• **What is being asked**
In the passage on frozen vegetarian Thanksgiving roasts, how much sodium does Tofurky contain per serving, including stuffing?

• **Page extract**
* * *
But the salt! 450 mg for the “turkey”–double it to 900 mg if 2.5 oz isn’t enough for you and you want seconds.  1400-plus mg for the stuffing–huh? a whole day’s worth of sodium for one serving of stuffing?  Is it that bad for conventional stuffing mix as well? You’d do better to make your own from scratch.

At this point I didn’t even look at the gravy.

Tofurky isn’t much different–650 mg sodium per serving, including stuffing. Field Roast–in the same range too. They also sell separate tubs of frozen “giblet” gravy.

Of course (full disclosure here), I’ve never actually liked gravy, and I doubt it would really go well with anything tofu, not even tofu in a rubber chicken costume.

Why do I think you could do a better and probably a lot cheaper and more festive vegetarian Thanksgiving with some kind of authentic, fresh-made main dish? Because very clearly you could. Do you want it to taste good? Or do you just want it to look like an imitation turkey?

Of course, the main thing about these frozen concoctions, even the simple cylindrical “roasts”,  is that they look like centerpiece dishes, and there’s really no knocking that desire to serve something impressive and festive and most of all, shareable at Thanksgiving. It’s important. Thanksgiving feasts demand a monument to plenty, and an inedible cornucopia with gourds and Indian corn doesn’t really cut it. Nor does a big pasta salad (although a timbale, as in Big Night…)
* * *
• **Collected material**
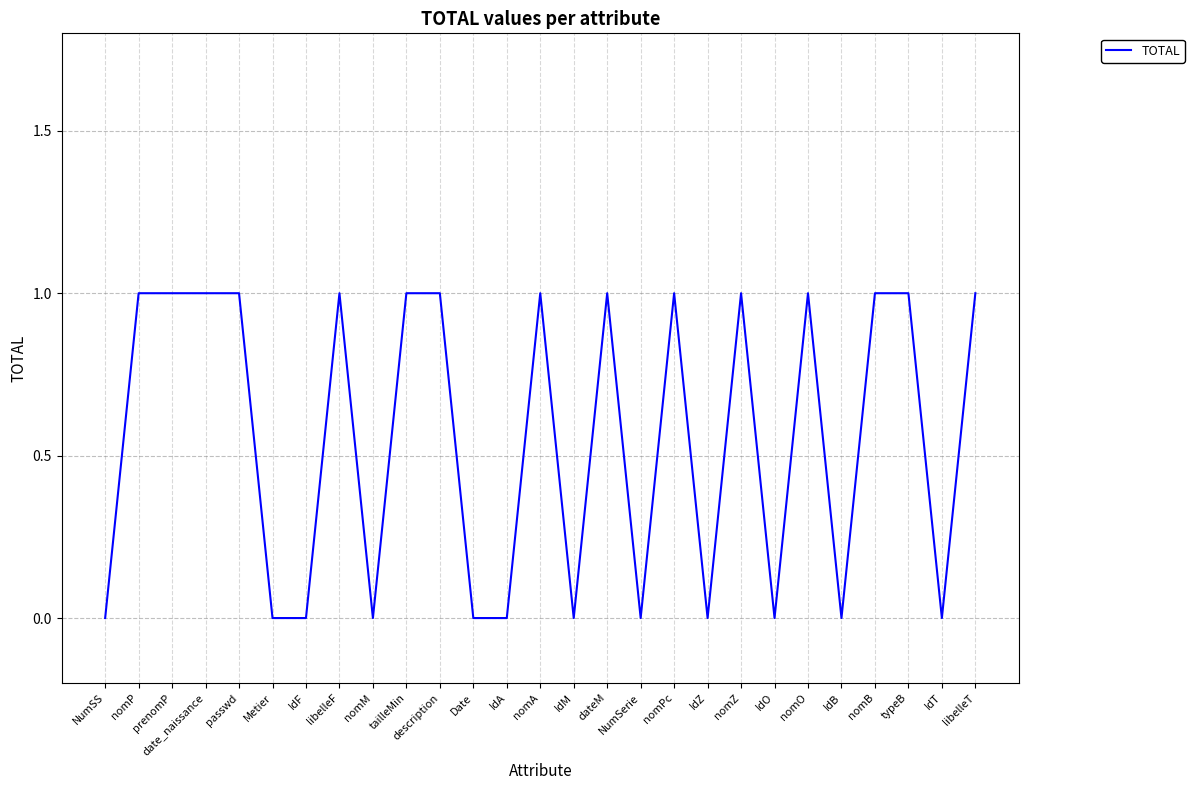

What position from the left is nomO?

22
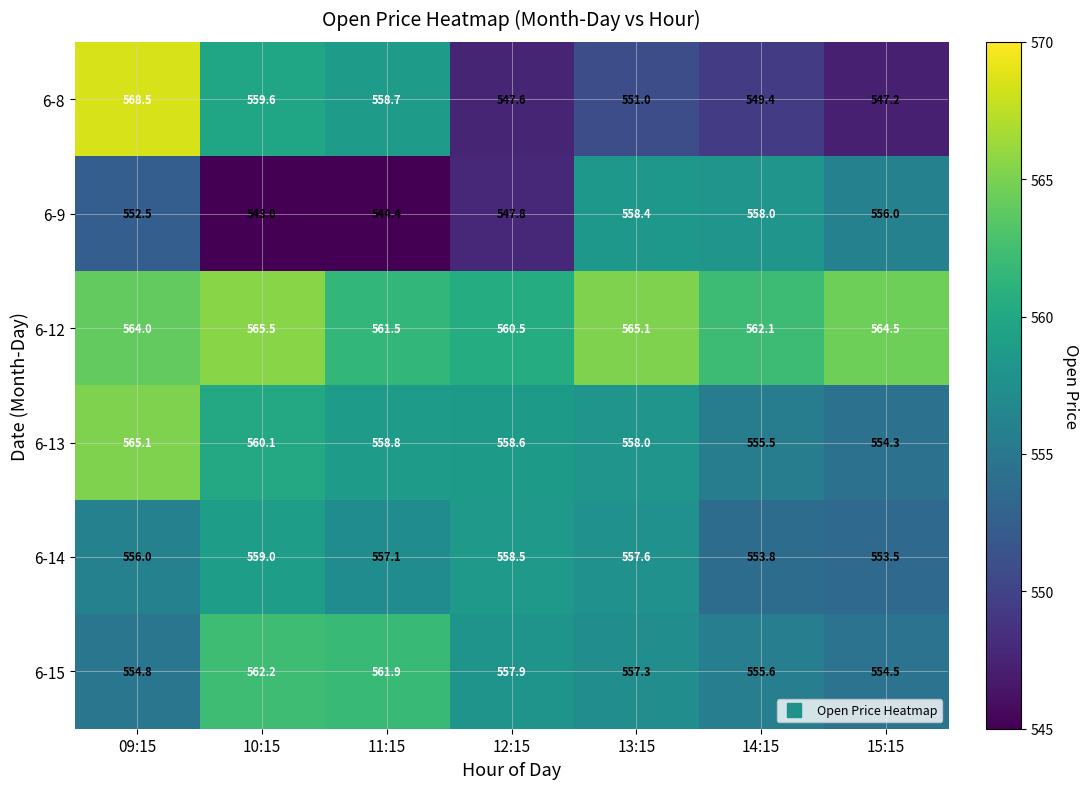

Which category has the lowest value in the 6-13 series?

15:15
* * *
• **Answer for this exercise**
650 mg